SESSİZLİĞİ KIRMANIN TAM ZAMANIDIR
Açlık grevi direnişleri ve buna paralel olarak gençliğin eylemsellikleri ile işgalci Türk devletinin yenilgiye uğratılacağını belirten Çiya, sözlerinin söyle sürdürdü: “Leyla Güven arkadaşın öncülüğünde destansı bir direniş sürmektedir. Mücadelenin sadece açlık grevleri ile sınırlı kalmaması için özellikle pratik eylemlerle sonuç alabilmesi için gençliğin rolünü oynaması lazım. Özellikle Amed ve diğer özyönetim direnişlerinin verildiği yerlerdeki gençliğin bu süreci bu şekilde karşılamamalı, sessiz kalmamalıdır. Sur gerçekliği, Şehit Çiyager’in öncülüğünde yaşanan o Sur hakikatini iyi bilmek lazım. Düşmanın Kürdistan gençliği üzerindeki özel savaş politikalarına karşı dikkatli olunmalıdır. Bu tuzaklara düşmemek lazım. Bu süreç serhildan sürecidir. Bu süreç onuruyla yaşama sürecidir. Yerelde Kürdistan gençliği için şunu belirtmek gerekir girdiğimiz süreç kesinlikle sessizliği kabul etmeyen bir süreçtir. Yerinde oturmayı, seyirci olmayı kabul etmeyen bir süreçtir.”

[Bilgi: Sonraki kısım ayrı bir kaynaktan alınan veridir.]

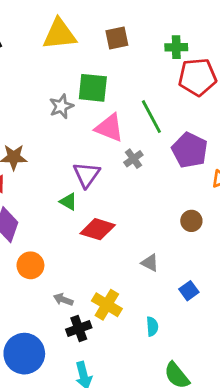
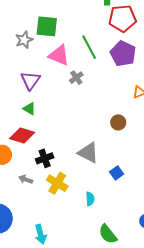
purple pentagon: (190, 150) -> (123, 54), moved
purple triangle: (86, 175) -> (30, 80), moved
red diamond: (98, 229) -> (22, 136), moved
gray triangle: (150, 263) -> (88, 153), size x1.6
black cross: (79, 329) -> (45, 158), moved

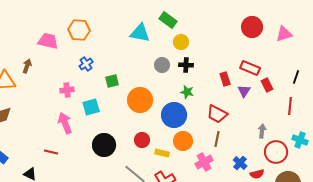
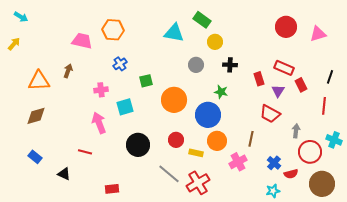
black cross: (186, 65) -> (230, 65), moved
brown arrow: (27, 66) -> (68, 71), moved
red trapezoid: (217, 114) -> (270, 114), moved

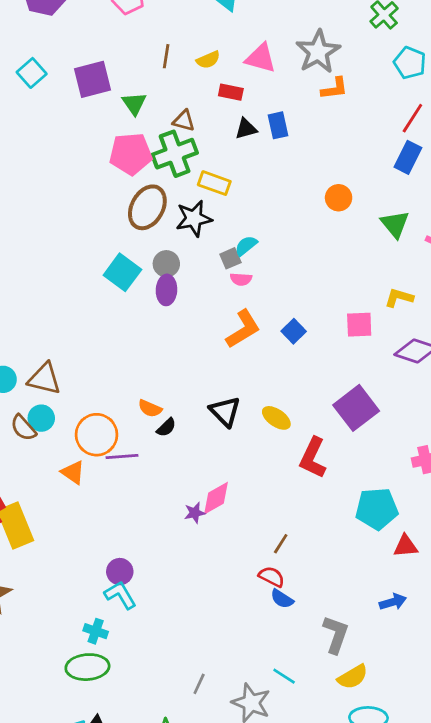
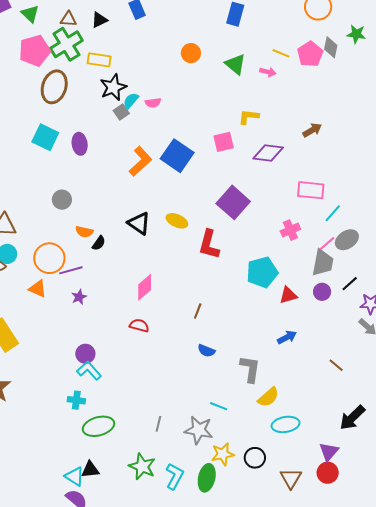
black triangle: (246, 129) -> (99, 20), moved
black star: (194, 218) -> (113, 87), moved
gray circle: (166, 264) -> (62, 200), moved
pink semicircle: (241, 279) -> (153, 103), moved
blue square: (294, 331) -> (177, 156), size x1.8
purple star: (195, 513) -> (79, 297), moved
red semicircle: (272, 577) -> (139, 325), moved
green ellipse: (87, 667) -> (98, 426), moved

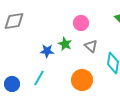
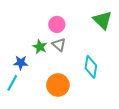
gray triangle: (91, 46) -> (59, 45), moved
blue star: (47, 51) -> (21, 63), moved

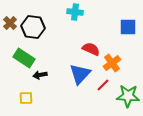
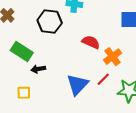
black hexagon: (33, 27) -> (50, 22), moved
blue triangle: (80, 74) -> (77, 84), moved

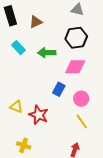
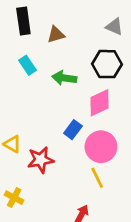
pink diamond: (75, 67) -> (100, 103), turned -35
pink circle: (81, 99) -> (101, 147), size x1.5
red star: (39, 115) -> (41, 160), turned 30

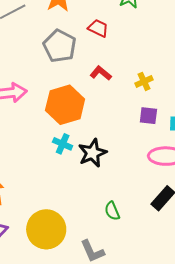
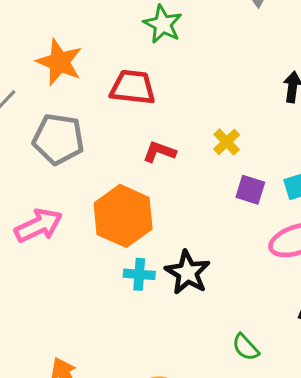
red trapezoid: (98, 28) -> (133, 87), size x1.4
gray pentagon: (60, 46) -> (58, 139), moved
purple square: (148, 116) -> (250, 190), turned 30

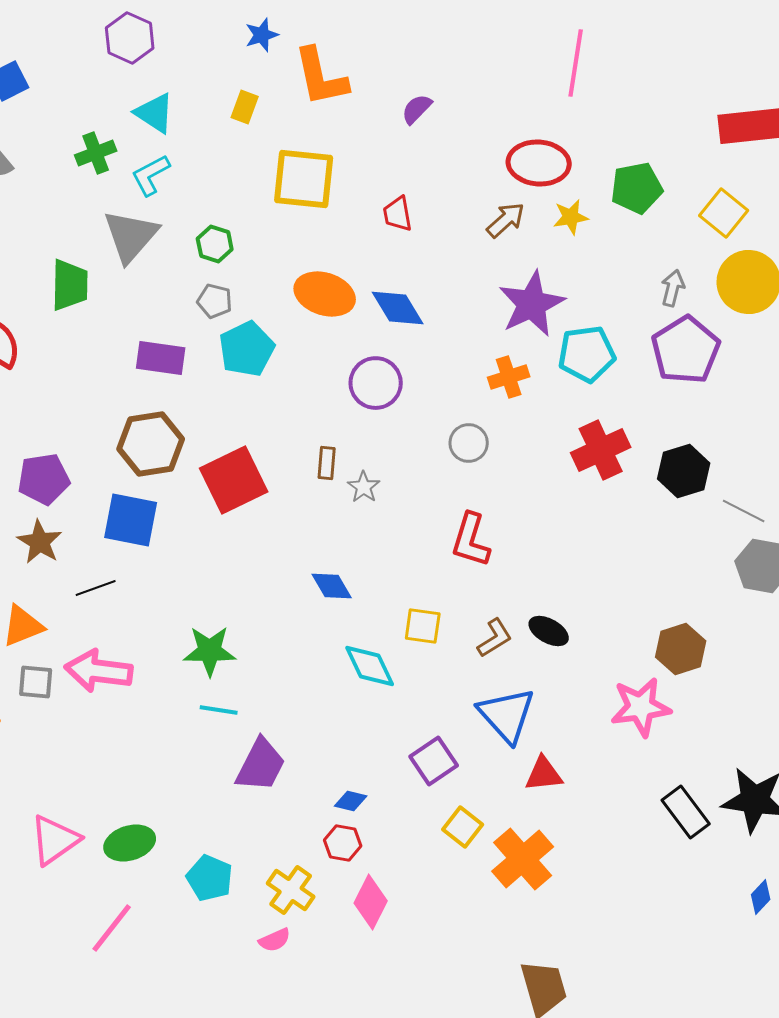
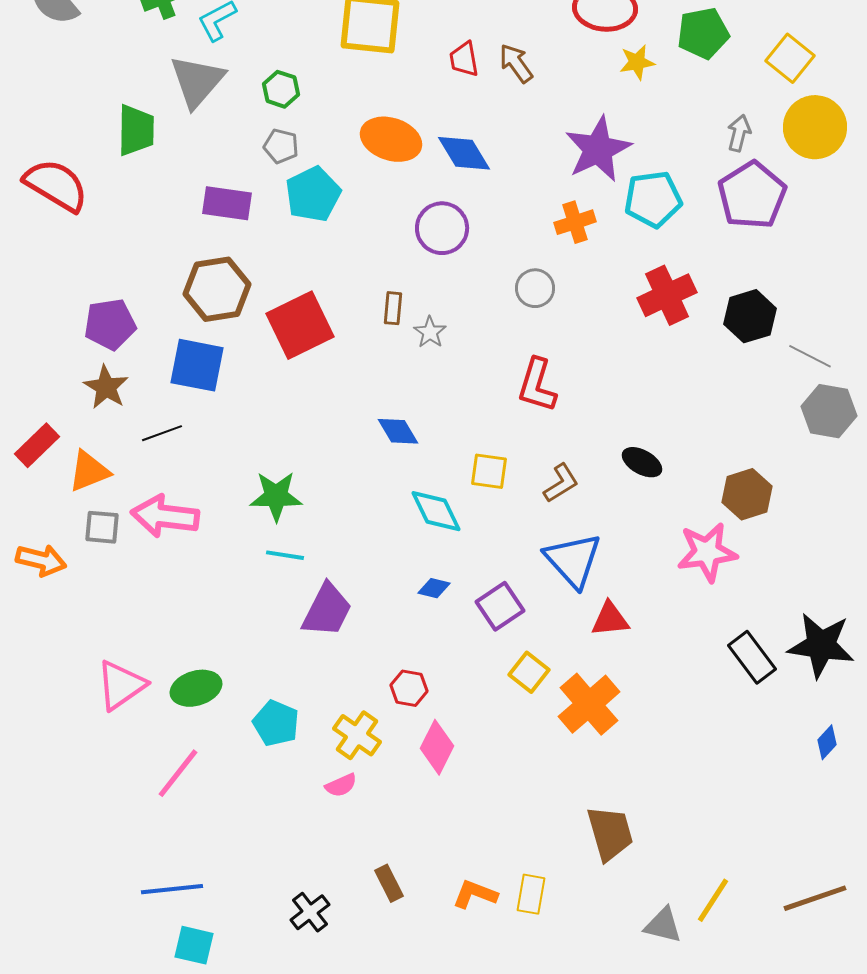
brown arrow: (506, 220) -> (516, 63), moved, turned -84
black ellipse: (549, 631) -> (642, 462), moved
blue diamond: (351, 801) -> (434, 588), moved

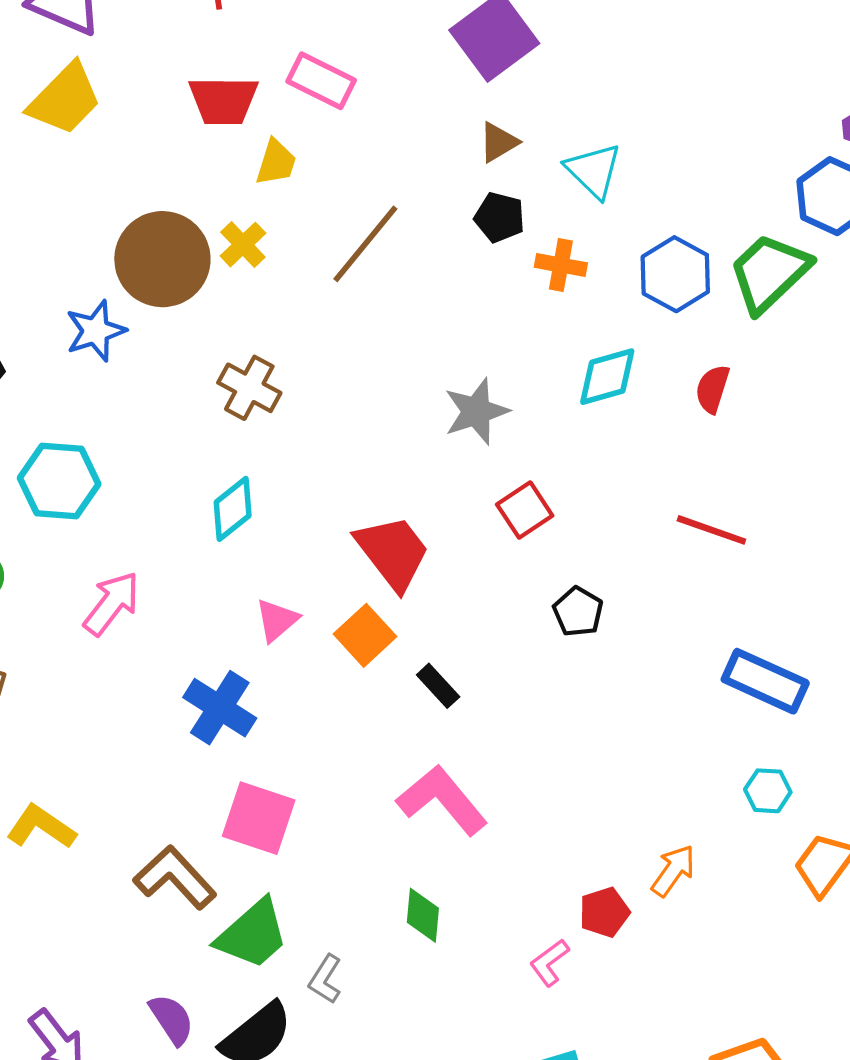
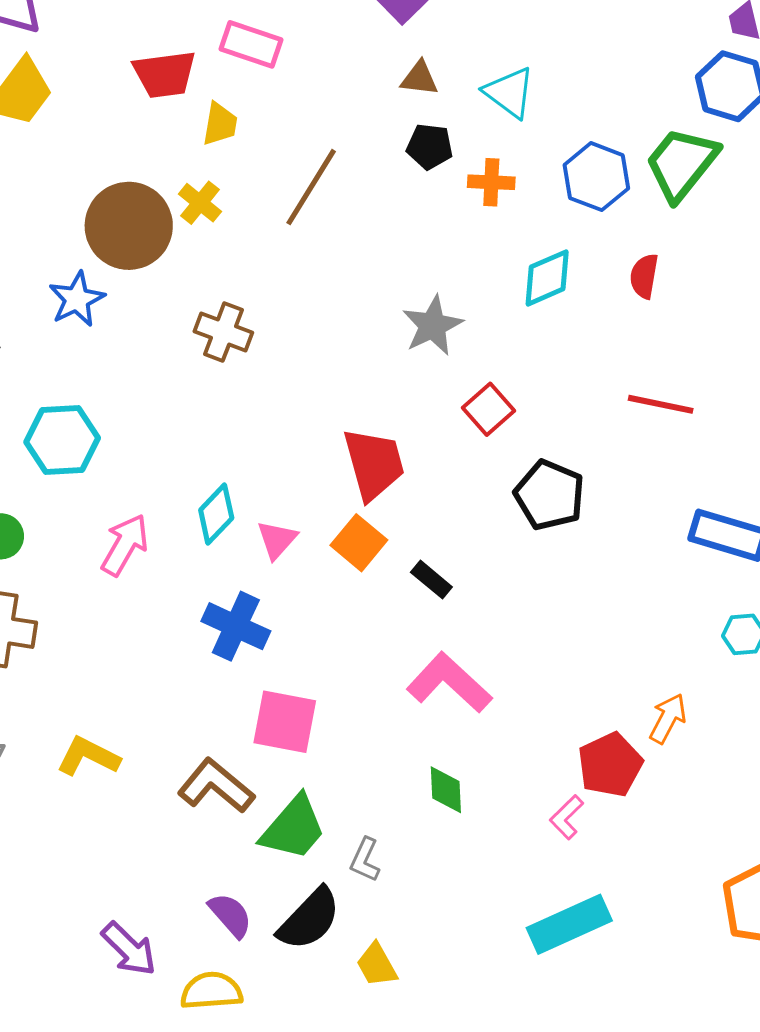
brown triangle: (498, 142) -> (420, 78), turned 45
cyan diamond: (233, 509) -> (216, 514), moved
red trapezoid: (393, 552) -> (374, 464), turned 30
black pentagon: (578, 612) -> (549, 495), size x1.5
red pentagon: (604, 912) -> (610, 765), size x1.4

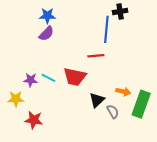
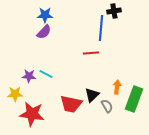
red trapezoid: (75, 77) -> (71, 104), moved
orange arrow: (123, 92) -> (117, 87), turned -96
red star: (34, 120) -> (32, 114), size x1.4

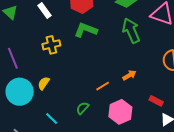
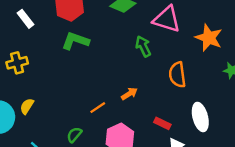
green arrow: (131, 31) -> (143, 46), moved, size x0.7
yellow cross: (51, 45) -> (17, 63), moved

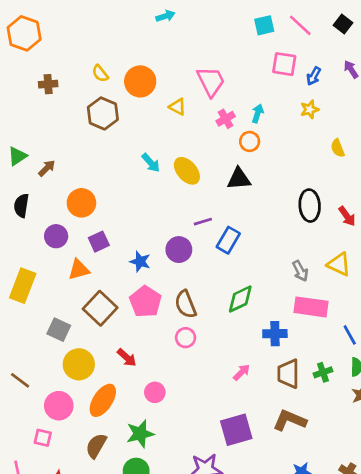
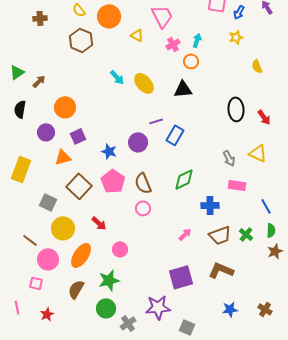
pink rectangle: (311, 307) -> (237, 185), size x0.7
green cross: (323, 372) -> (246, 234), turned -32
brown trapezoid: (288, 374) -> (220, 235), turned -110
brown line: (20, 380) -> (30, 240), moved

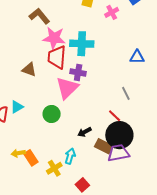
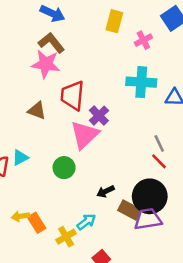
pink star: (54, 38) -> (46, 64), moved
cyan cross: (82, 44) -> (141, 82), moved
purple cross: (78, 72) -> (99, 116), turned 35
red line: (115, 116) -> (159, 161), moved
cyan arrow: (70, 156) -> (86, 222), turned 35

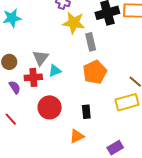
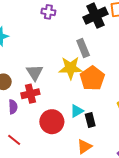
yellow star: (74, 23) -> (70, 68), moved
cyan triangle: (55, 71) -> (77, 111), moved
purple semicircle: (15, 87) -> (13, 107), turned 40

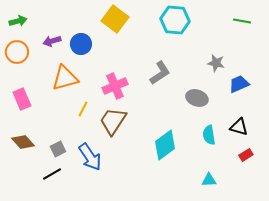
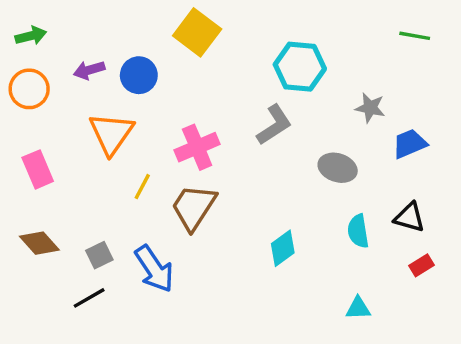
cyan hexagon: (175, 20) -> (300, 67), moved
orange triangle: (65, 78) -> (111, 133), turned -40
cyan diamond: (165, 145) -> (283, 248), size x0.7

Son olarak Gerillanın artık profesyonelleşmiş bir güç olarak işgalci Türk devletini yıkmanın eşiğine getirdiği söyleyen Diyar Çiya, gençlik öncülüğünde işgalci Türk devletinin Kürdistan’dan atılacağını söyleyerek konuşmasını şu sözlerle bitirdi: “21.Yüzyıl gerillası profesyonelleşmiş her alanda kendini geliştirmiş bir tek gerillanın bir Tabura bedel olduğu bir döneme giriyoruz. İşgalci Türk devleti kalmamıştır. Sadece tekniğini kullanıyor. Bir kaç savaş uçağının dışında elinde başka bir şey kalmamıştır. Bunun iyi görülmesi lazım. Yıllardır karadan savaşan ordu tasviye oldu. PKK karşısında yıkıldı, bitti. Ve büyük Komutanımız Şehid Reşit’in dediği gibi Gençliğin öncülüğünde halkla gerilla bir olursa biz Kürdistan’da düşmanın gölgesini dahi silip süpüreceğiz.”